Keluar dari mobil lebih dulu, Elard berputar sembari berlari ke tempat Anin dengan jas yang ia gunakan sebagai pelindung.
"Kak, aku bisa sendiri kok. Kak El pulang aja."
"Buruan, nanti makin basah." Memayungi kepala Anin dengan jas miliknya, tak memedulikan dirinya sendiri yang kuyup terjamah hujan. Elard tetap bersikeras mengantar Anin setelah mengunci mobilnya.
"Kak El, basah." Anin benar-benar tak enak hati, tapi dia terus mengikuti langkah cepat Elard yang tengah memayunginya dengan jas milik pria itu.
"Namanya hujan, ya basah Nin." Ucap Elard santai dan fokus memayungi Anin.
Akhirnya, mereka sampai di kontrakan Anin dan di sambut oleh Ningrum. "Wah, kehujanan?"
"Iya Bi, maaf ya." Ucap Elard sungkan usai menyalami tangan wanita paruh baya itu.
"Aku yang harusnya minta maaf Kak, bikin Kak Elard basah kuyup begini."
"Santai aja, Nin."
"Masuk dulu Nak Elard, Bibi buatkan minuman."
"Nggak perlu Bi, saya pamit langsung pu—"
"Loh, Bu Rika baru balik?" Perhatian Ningrum tiba-tiba saja teralihkan pada tetangga kontrakannya.
"Iya Bu, tadi ada pohon tumbang di jalan dekat sini, untung aja, udah dekat kontrakan, soalnya ojek yang saya tumpangi nggak bisa melintas." Jelas wanita paruh baya yang sibuk membuka jas hujannya.
"Wah, pohon tumbang Bu?"
"Iya Bu, mana besar banget, kayaknya baru bisa diurus besok, sekarang kan lagi hujan deras dan sudah cukup malam."
"Syukurlah udah sampai rumah ya Bu."
"Iya, kalau begitu, saya permisi ke dalam ya Bu, mau bersih-bersih, mandi air hangat, nggak tahan ini badan udah menggigil."
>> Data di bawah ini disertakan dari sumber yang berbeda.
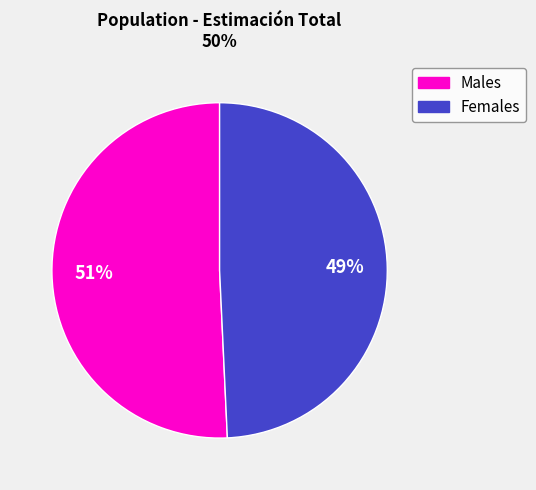

Does any single category account for the majority?

Yes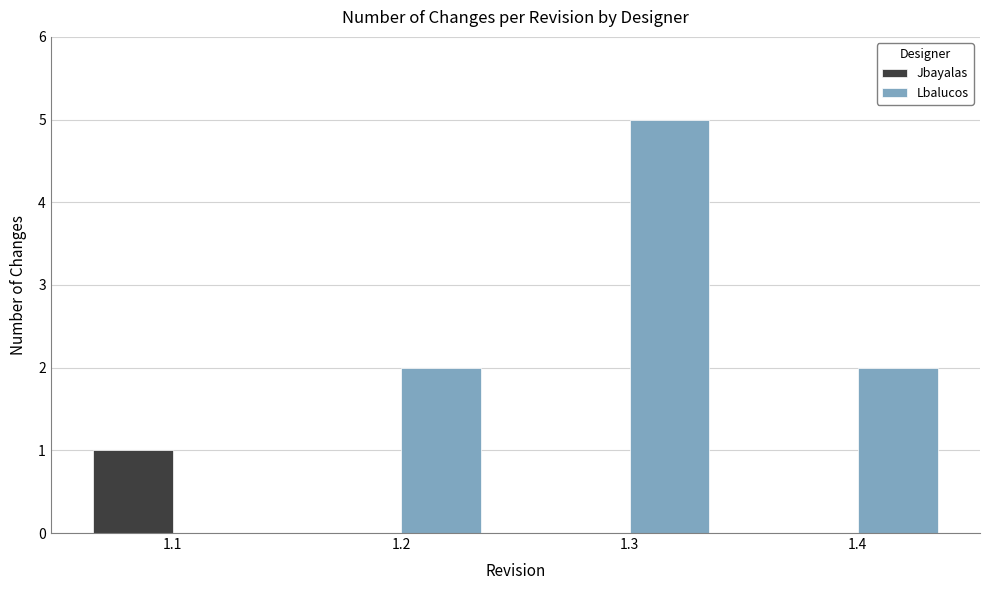

True or false: Lbalucos has a value of 0 at 1.1.

True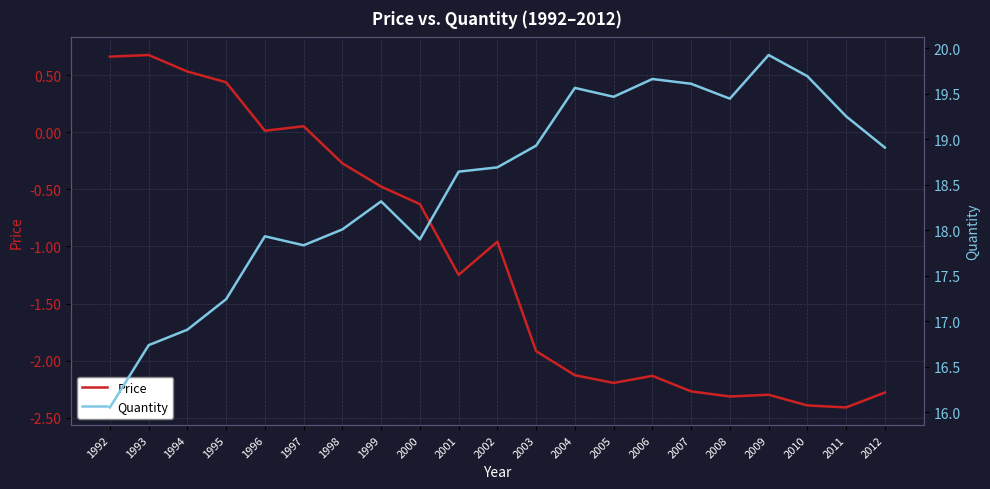

What is the value of the Quantity point at the 7th from the left?

18.0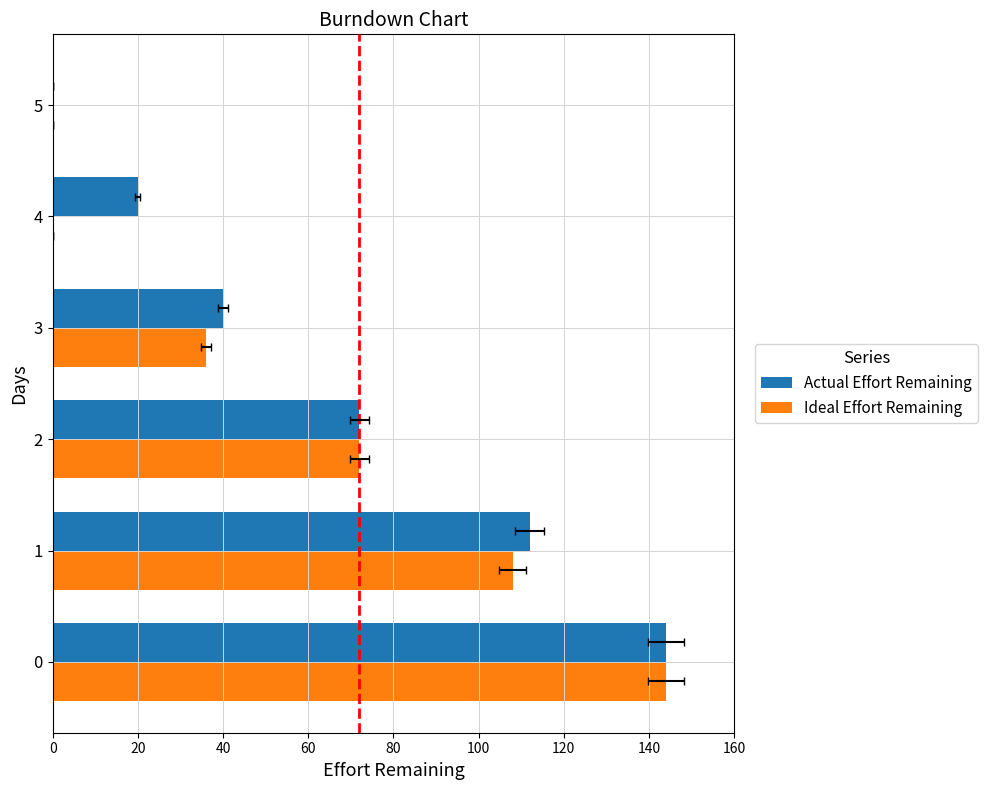

Count the number of categories in the chart.

6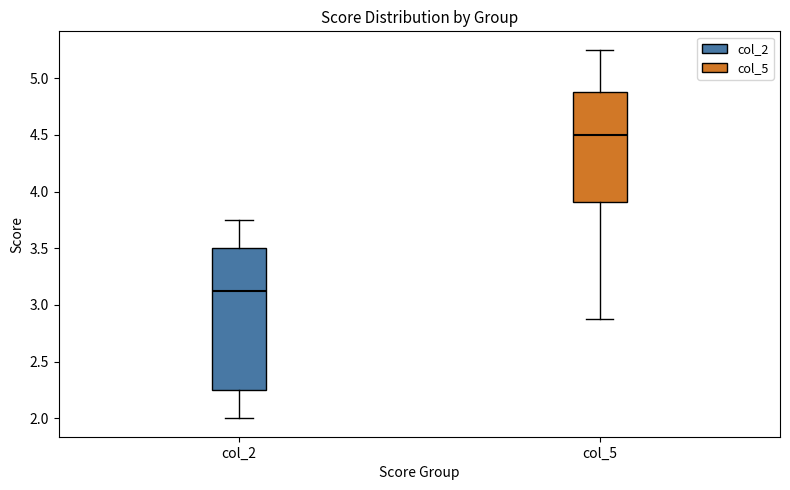

Reading left to right, read every box against the y-axis: the position of its median line, the range the box covers, and the ends of its whiskers. The values are not printed on the chart, so give them approximately, as read against the axis.

col_2: median 3.15, box 2.25 to 3.50, whiskers 2.00 to 3.75
col_5: median 4.50, box 3.90 to 4.90, whiskers 2.90 to 5.25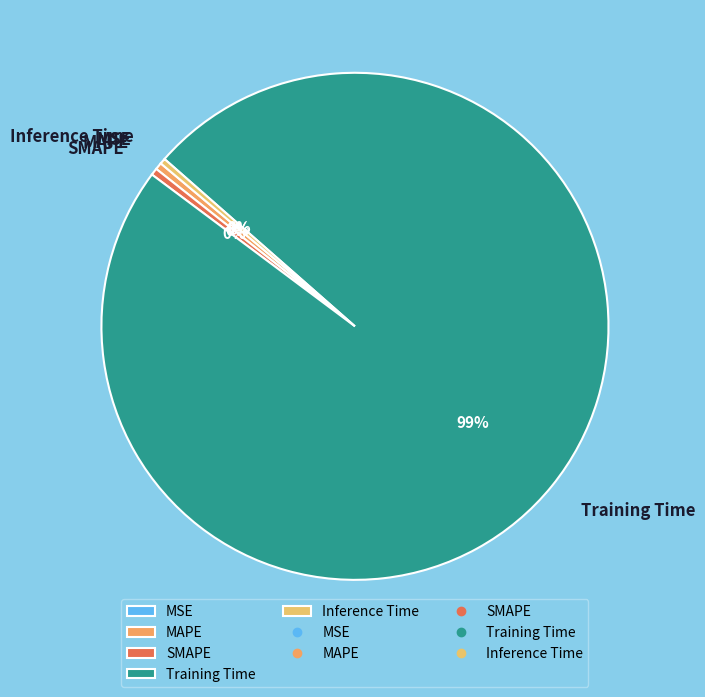

True or false: SMAPE accounts for 15% of the total.

False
"Oh, iya Bu, silakan." Usai tetangga kontrakannya masuk ke dalam, perhatian Ningrum kembali tertuju pada Elard. "Ada pohon tumbang," lapornya, meski tau, Elard pun pasti mendengarkan percakapannya tadi. "Kayaknya kamu nggak bisa balik."
"Saya ... Cari jalan alternatif aja, Bi, nanti."
"Duh ... Jangan, ini sudah sangat malam, mana hujan deras. Udah, kamu nginep aja ya. Masalah mobil mah, tenang, daerah sini aman kok."
Elard mengerjap, menginap? Yang benar saja? Bukan, bukannya Elard keberatan menginap di kontrakan sederhana Anin, tapi ... Ia merasa sangat sungkan.
Sayangnya, Elard tak berkutik, saat Ningrum, menggiringnya masuk. Sementara Anin, hanya bisa meringis dan mengekori sang Bibi yang sudah menarik Elard.
Dalam hati, Elard kebingungan. Entah harus senang, atau justru sebaliknya sekarang?